Potensi Besar Pesisir Tangerang
Kabupaten Tangerang memiliki garis pantai sepanjang 51 kilometer dengan luas pantai mencapai 325 hektare. Potensi ini meliputi kawasan minapolitan di Kronjo dan Teluknaga dengan tambak lebih dari 8.200 hektare, hutan mangrove di Desa Ketapang dengan 720 ribu batang dari 16 spesies, hingga destinasi wisata bahari populer seperti Pantai Tanjung Pasir, Pulau Cangkir, dan Tanjung Kait.
Bupati juga menyinggung pengembangan kuliner laut di Kampung Cituis, Pakuhaji, yang diarahkan menjadi pintu masuk wisata menuju Kepulauan Seribu. “Identitas budaya pesisir harus tetap kita jaga.
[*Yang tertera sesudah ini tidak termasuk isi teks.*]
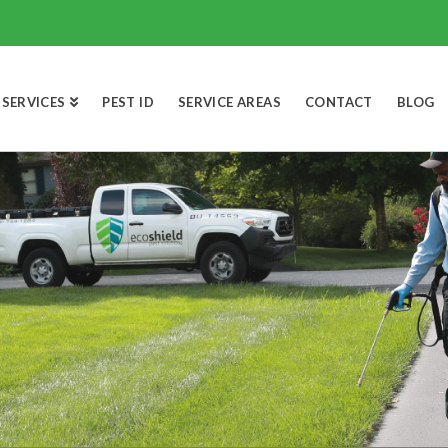
SERVICES
PEST ID
SERVICE AREAS
CONTACT
BLOG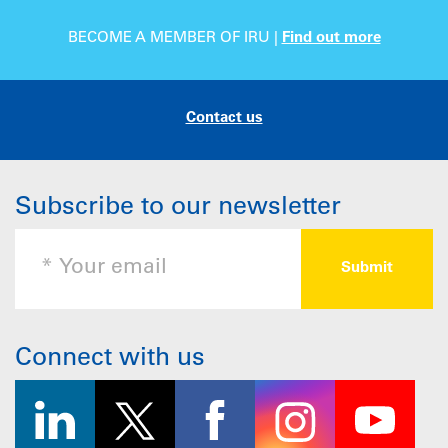
BECOME A MEMBER OF IRU |
Find out more
Contact us
Subscribe to our newsletter
Connect with us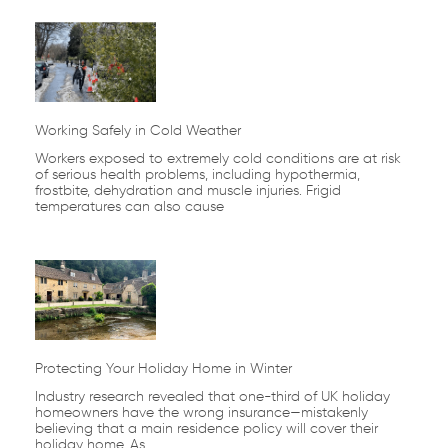
Working Safely in Cold Weather
Workers exposed to extremely cold conditions are at risk
of serious health problems, including hypothermia,
frostbite, dehydration and muscle injuries. Frigid
temperatures can also cause
Protecting Your Holiday Home in Winter
Industry research revealed that one-third of UK holiday
homeowners have the wrong insurance—mistakenly
believing that a main residence policy will cover their
holiday home. As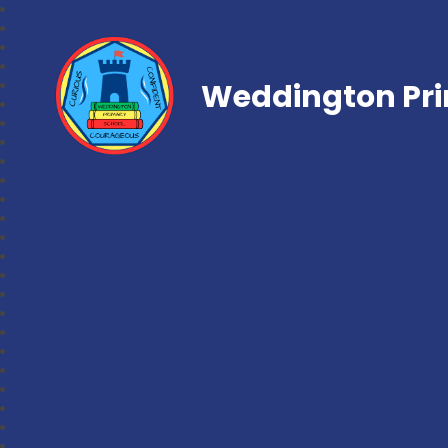
Weddington Pri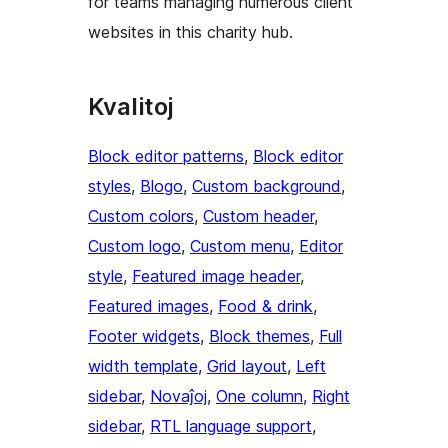
for teams managing numerous client
websites in this charity hub.
Kvalitoj
Block editor patterns
, 
Block editor
styles
, 
Blogo
, 
Custom background
, 
Custom colors
, 
Custom header
, 
Custom logo
, 
Custom menu
, 
Editor
style
, 
Featured image header
, 
Featured images
, 
Food & drink
, 
Footer widgets
, 
Block themes
, 
Full
width template
, 
Grid layout
, 
Left
sidebar
, 
Novaĵoj
, 
One column
, 
Right
sidebar
, 
RTL language support
, 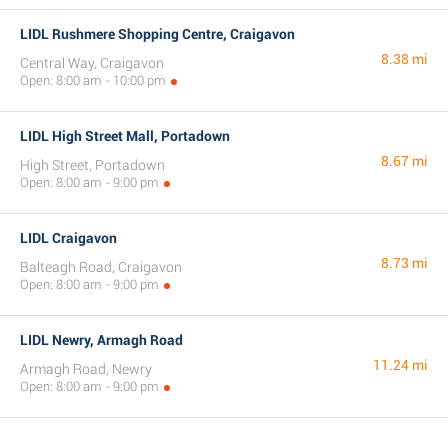
LIDL Rushmere Shopping Centre, Craigavon
8.38 mi
Central Way, Craigavon
Open: 8:00 am - 10:00 pm
LIDL High Street Mall, Portadown
8.67 mi
High Street, Portadown
Open: 8:00 am - 9:00 pm
LIDL Craigavon
8.73 mi
Balteagh Road, Craigavon
Open: 8:00 am - 9:00 pm
LIDL Newry, Armagh Road
11.24 mi
Armagh Road, Newry
Open: 8:00 am - 9:00 pm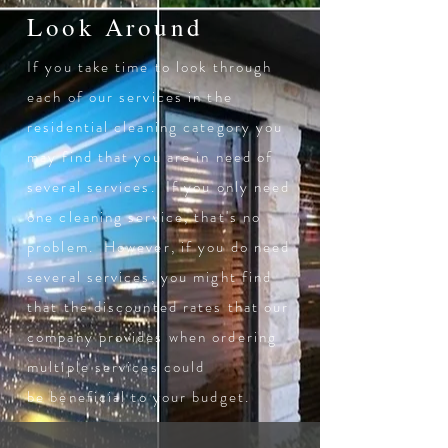
Look Around
If you take time to look through
each of our services in the
residential cleaning category you
may find that you are in need of
several services. If you only need
one cleaning service, that's no
problem. However, if you do need
several services, you might find
that the discounted rates that our
company provides when ordering
multiple services could
be
beneficial
to your budget.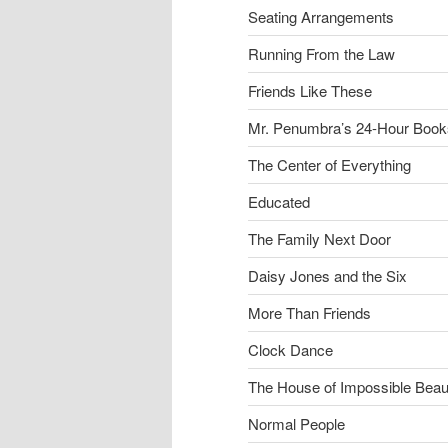
Seating Arrangements
Running From the Law
Friends Like These
Mr. Penumbra’s 24-Hour Book
The Center of Everything
Educated
The Family Next Door
Daisy Jones and the Six
More Than Friends
Clock Dance
The House of Impossible Beau
Normal People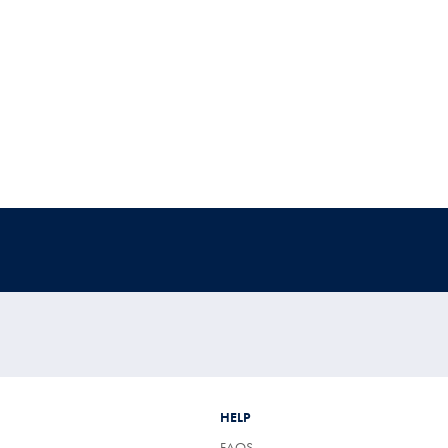
HELP
FAQS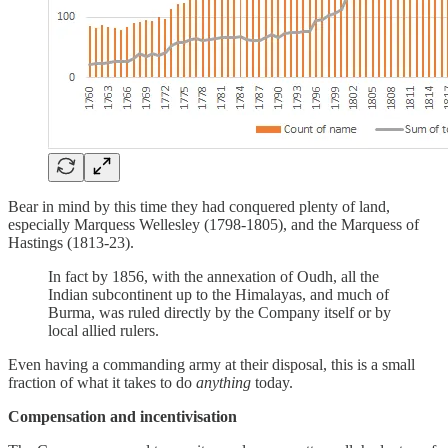
Bear in mind by this time they had conquered plenty of land,
especially Marquess Wellesley (1798-1805), and the Marquess of
Hastings (1813-23).
In fact by 1856, with the annexation of Oudh, all the
Indian subcontinent up to the Himalayas, and much of
Burma, was ruled directly by the Company itself or by
local allied rulers.
Even having a commanding army at their disposal, this is a small
fraction of what it takes to do
anything
today.
Compensation and incentivisation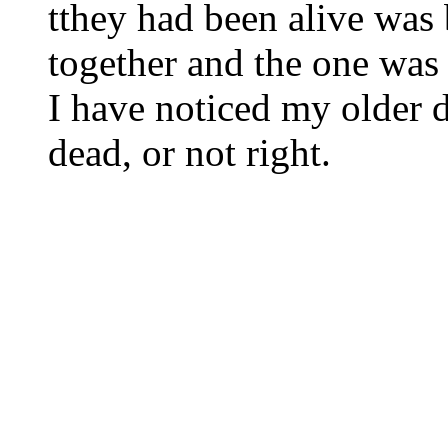
tthey had been alive was 
together and the one was 
I have noticed my older d
dead, or not right.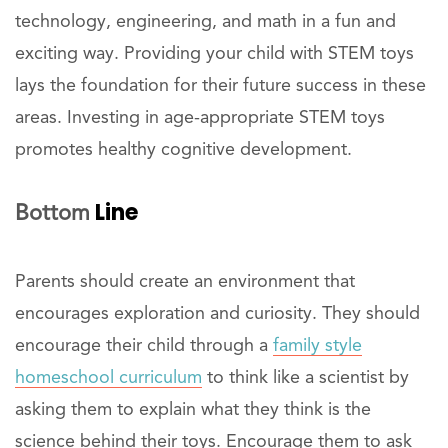
technology, engineering, and math in a fun and
exciting way. Providing your child with STEM toys
lays the foundation for their future success in these
areas. Investing in age-appropriate STEM toys
promotes healthy cognitive development.
Line
Bottom
Parents should create an environment that
encourages exploration and curiosity. They should
encourage their child through a
family style
homeschool curriculum
to think like a scientist by
asking them to explain what they think is the
science behind their toys. Encourage them to ask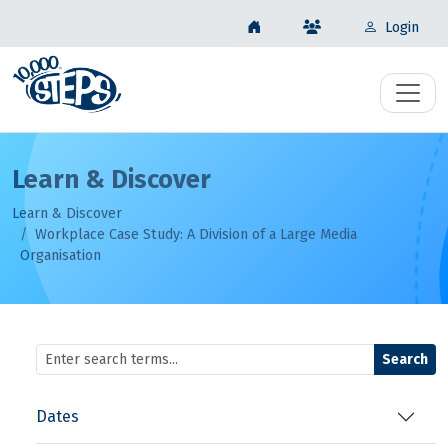
Login
Learn & Discover
Learn & Discover
Workplace Case Study: A Division of a Large Media
Organisation
Search
Dates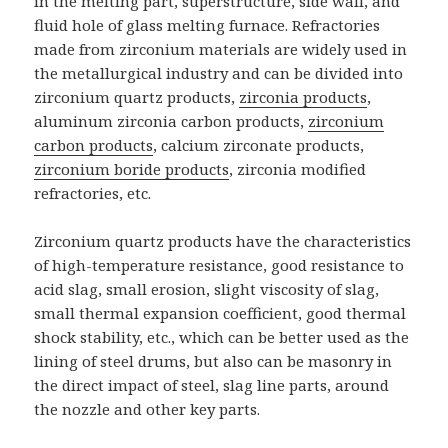
in the melting part, superstructure, side wall, and
fluid hole of glass melting furnace. Refractories
made from zirconium materials are widely used in
the metallurgical industry and can be divided into
zirconium quartz products,
zirconia products
,
aluminum zirconia carbon products,
zirconium
carbon products
, calcium zirconate products,
zirconium boride products
, zirconia modified
refractories, etc.
Zirconium quartz products have the characteristics
of high-temperature resistance, good resistance to
acid slag, small erosion, slight viscosity of slag,
small thermal expansion coefficient, good thermal
shock stability, etc., which can be better used as the
lining of steel drums, but also can be masonry in
the direct impact of steel, slag line parts, around
the nozzle and other key parts.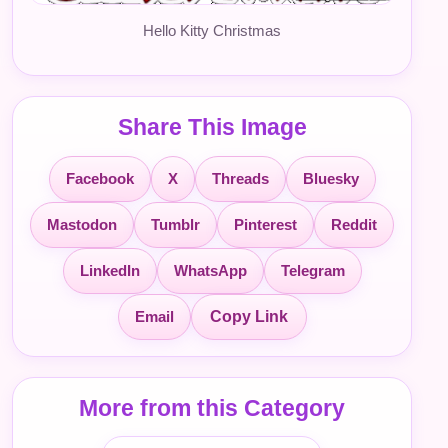
Hello Kitty Christmas
Share This Image
Facebook
X
Threads
Bluesky
Mastodon
Tumblr
Pinterest
Reddit
LinkedIn
WhatsApp
Telegram
Email
Copy Link
More from this Category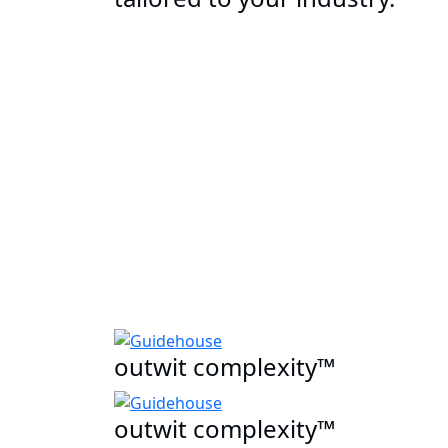
outwit complexity™
outwit complexity™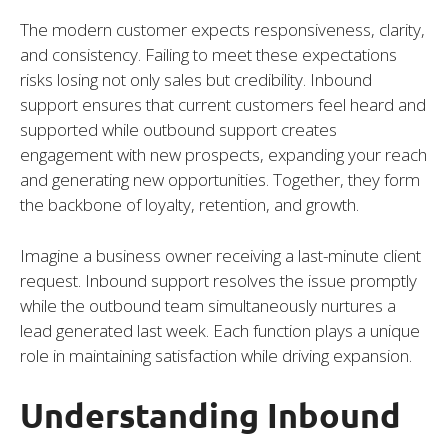
The modern customer expects responsiveness, clarity,
and consistency. Failing to meet these expectations
risks losing not only sales but credibility. Inbound
support ensures that current customers feel heard and
supported while outbound support creates
engagement with new prospects, expanding your reach
and generating new opportunities. Together, they form
the backbone of loyalty, retention, and growth.
Imagine a business owner receiving a last-minute client
request. Inbound support resolves the issue promptly
while the outbound team simultaneously nurtures a
lead generated last week. Each function plays a unique
role in maintaining satisfaction while driving expansion.
Understanding Inbound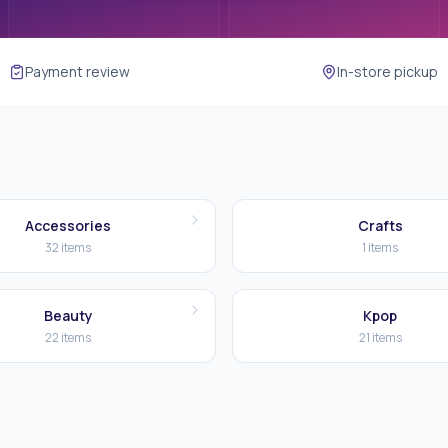
Payment review
In-store pickup
Accessories
Crafts
32
items
1
items
Beauty
Kpop
22
items
21
items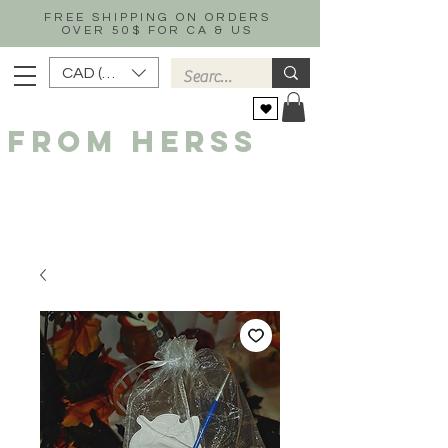
FREE SHIPPING ON ORDERS
OVER 50$ FOR CA & US
CAD (C$)
FROM HERSS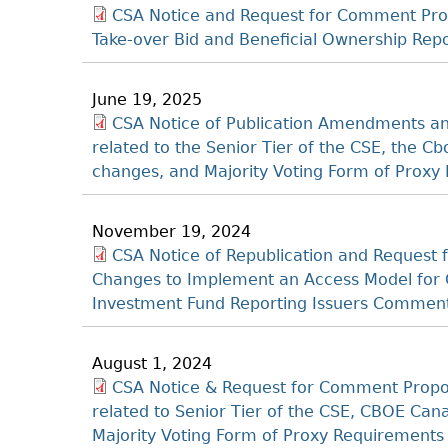
CSA Notice and Request for Comment Pro
Take-over Bid and Beneficial Ownership Re
June 19, 2025
CSA Notice of Publication Amendments and
related to the Senior Tier of the CSE, the
changes, and Majority Voting Form of Proxy
November 19, 2024
CSA Notice of Republication and Reques
Changes to Implement an Access Model for 
Investment Fund Reporting Issuers Comment
August 1, 2024
CSA Notice & Request for Comment Propo
related to Senior Tier of the CSE, CBOE C
Majority Voting Form of Proxy Requirement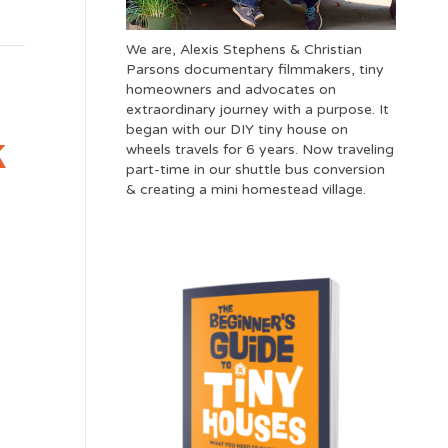
We are, Alexis Stephens & Christian
Parsons documentary filmmakers, tiny
homeowners and advocates on
extraordinary journey with a purpose. It
began with our DIY tiny house on
k
wheels travels for 6 years. Now traveling
part-time in our shuttle bus conversion
& creating a mini homestead village.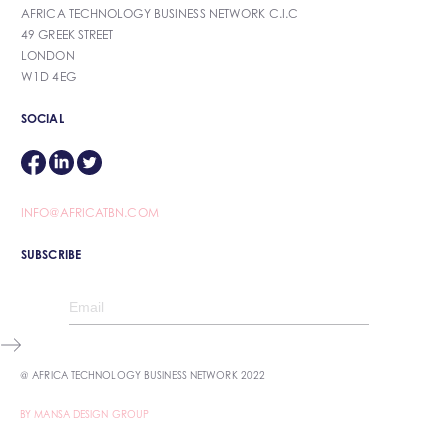
AFRICA TECHNOLOGY BUSINESS NETWORK C.I.C
49 GREEK STREET
LONDON
W1D 4EG
SOCIAL
INFO@AFRICATBN.COM
SUBSCRIBE
@ AFRICA TECHNOLOGY BUSINESS NETWORK 2022
BY MANSA DESIGN GROUP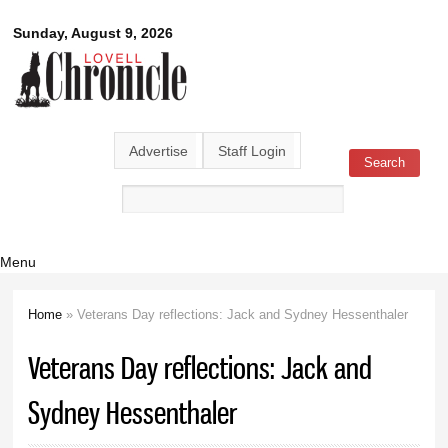
Skip to
Lovell
Sunday, August 9, 2026
main
content
Chronicle
Advertise
Staff Login
Search
Search form
Menu
Home
» Veterans Day reflections: Jack and Sydney Hessenthaler
You are here
Veterans Day reflections: Jack and
Sydney Hessenthaler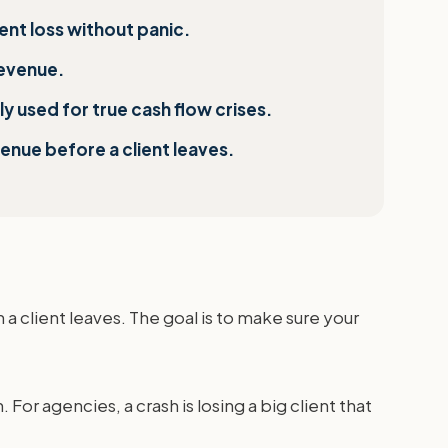
ient loss without panic.
revenue.
 used for true cash flow crises.
venue before a client leaves.
 a client leaves. The goal is to make sure your
. For agencies, a crash is losing a big client that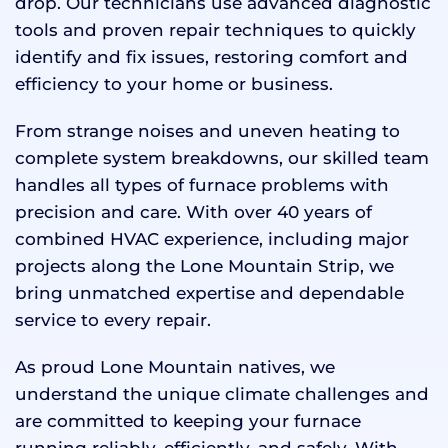
drop. Our technicians use advanced diagnostic
tools and proven repair techniques to quickly
identify and fix issues, restoring comfort and
efficiency to your home or business.
From strange noises and uneven heating to
complete system breakdowns, our skilled team
handles all types of furnace problems with
precision and care. With over 40 years of
combined HVAC experience, including major
projects along the Lone Mountain Strip, we
bring unmatched expertise and dependable
service to every repair.
As proud Lone Mountain natives, we
understand the unique climate challenges and
are committed to keeping your furnace
running reliably, efficiently, and safely. With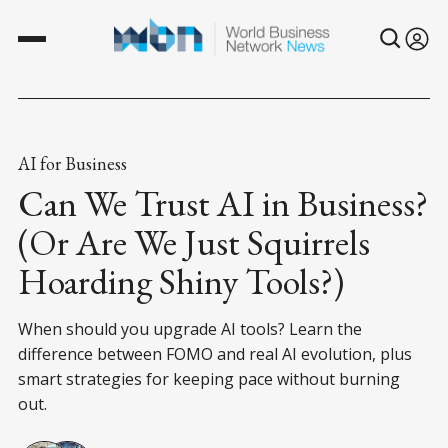
AI for Business
Can We Trust AI in Business?
(Or Are We Just Squirrels
Hoarding Shiny Tools?)
When should you upgrade AI tools? Learn the
difference between FOMO and real AI evolution, plus
smart strategies for keeping pace without burning
out.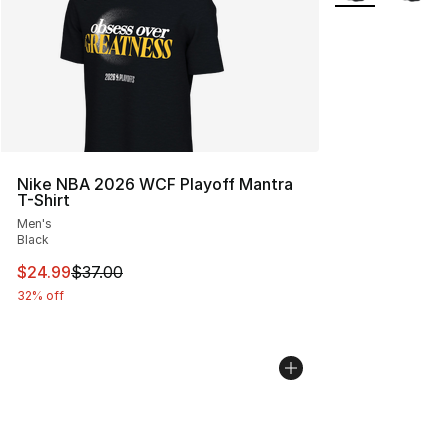
Nike NBA 2026 WCF Playoff Mantra
T-Shirt
Men's
Black
This item is on sale. Price dropped from $37.00 to $24.
$24.99
$37.00
32% off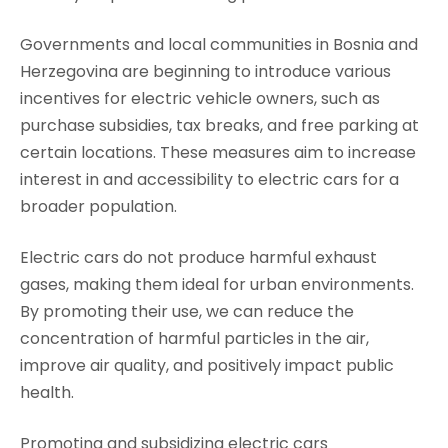
Governments and local communities in Bosnia and
Herzegovina are beginning to introduce various
incentives for electric vehicle owners, such as
purchase subsidies, tax breaks, and free parking at
certain locations. These measures aim to increase
interest in and accessibility to electric cars for a
broader population.
Electric cars do not produce harmful exhaust
gases, making them ideal for urban environments.
By promoting their use, we can reduce the
concentration of harmful particles in the air,
improve air quality, and positively impact public
health.
Promoting and subsidizing electric cars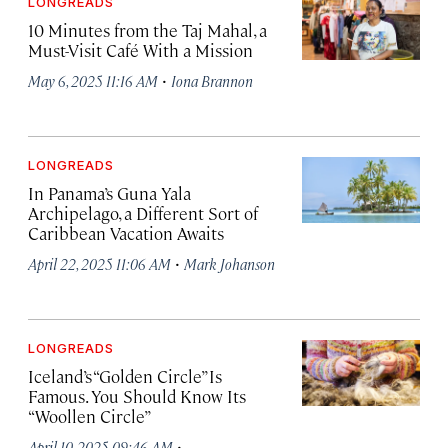
LONGREADS
10 Minutes from the Taj Mahal, a
Must-Visit Café With a Mission
·
May 6, 2025 11:16 AM
Iona Brannon
LONGREADS
In Panama’s Guna Yala
Archipelago, a Different Sort of
Caribbean Vacation Awaits
·
April 22, 2025 11:06 AM
Mark Johanson
LONGREADS
Iceland’s “Golden Circle” Is
Famous. You Should Know Its
“Woollen Circle”
·
April 10, 2025 09:46 AM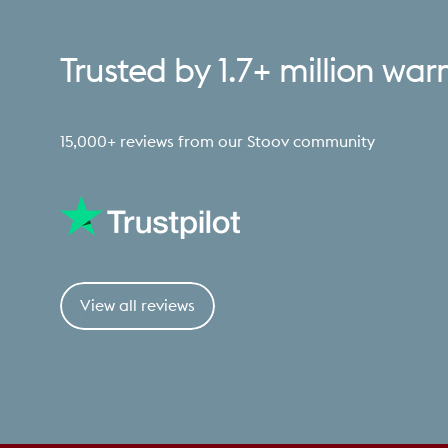
Trusted
by
1.7+
million
war
15,000+ reviews from our Stoov community
View all reviews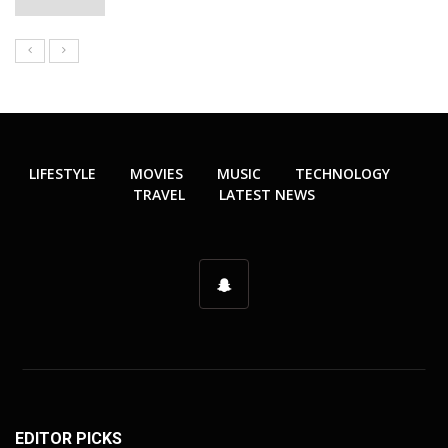
LIFESTYLE
MOVIES
MUSIC
TECHNOLOGY
TRAVEL
LATEST NEWS
EDITOR PICKS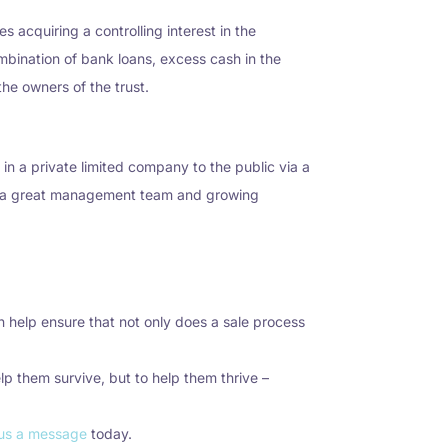
acquiring a controlling interest in the
bination of bank loans, excess cash in the
the owners of the trust.
 in a private limited company to the public via a
se, a great management team and growing
 help ensure that not only does a sale process
lp them survive, but to help them thrive –
us a message
today.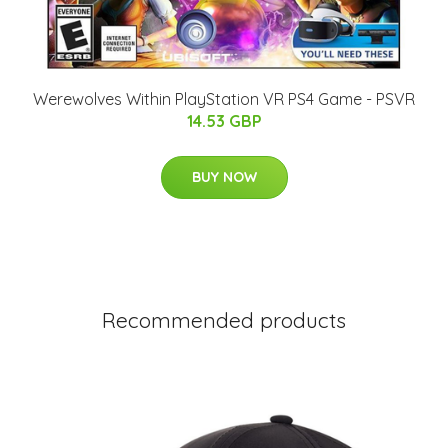
Werewolves Within PlayStation VR PS4 Game - PSVR
14.53 GBP
BUY NOW
Recommended products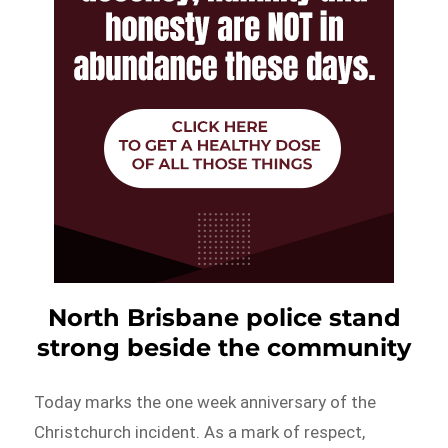
North Brisbane police stand
strong beside the community
Today marks the one week anniversary of the
Christchurch incident. As a mark of respect,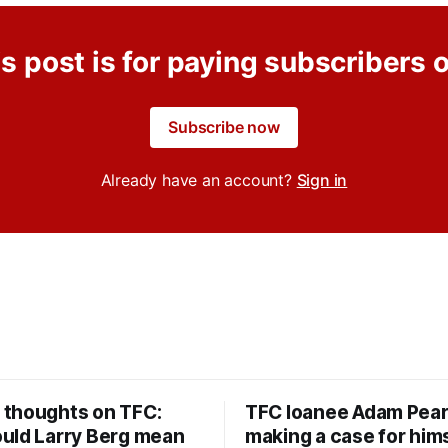
s post is for paying subscribers 
Subscribe now
Already have an account?
Sign in
thoughts on TFC:
TFC loanee Adam Pea
uld Larry Berg mean
making a case for hims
Festival pesisir yang rutin kita adakan menjadi cara untuk melestarikan tradisi sekaligus memperkuat daya tarik wisata lokal,” ungkapnya.
Program Nyata untuk Ekonomi Berkelanjutan
Pemkab Tangerang telah melaksanakan berbagai langkah konkret, mulai dari penanaman kembali mangrove untuk mencegah abrasi, pengembangan infrastruktur wisata di Teluknaga, hingga pemberdayaan nelayan dan UMKM berbasis hasil laut.
“Dalam 5 hingga 10 tahun ke depan, kami ingin membangun desa wisata bahari ramah lingkungan, mengelola kawasan minapolitan dengan prinsip keberlanjutan, memberi akses modal, pasar, dan teknologi untuk nelayan dan UMKM, sekaligus membuka ruang investasi yang mendukung konservasi dan menciptakan lapangan kerja,” papar Bupati.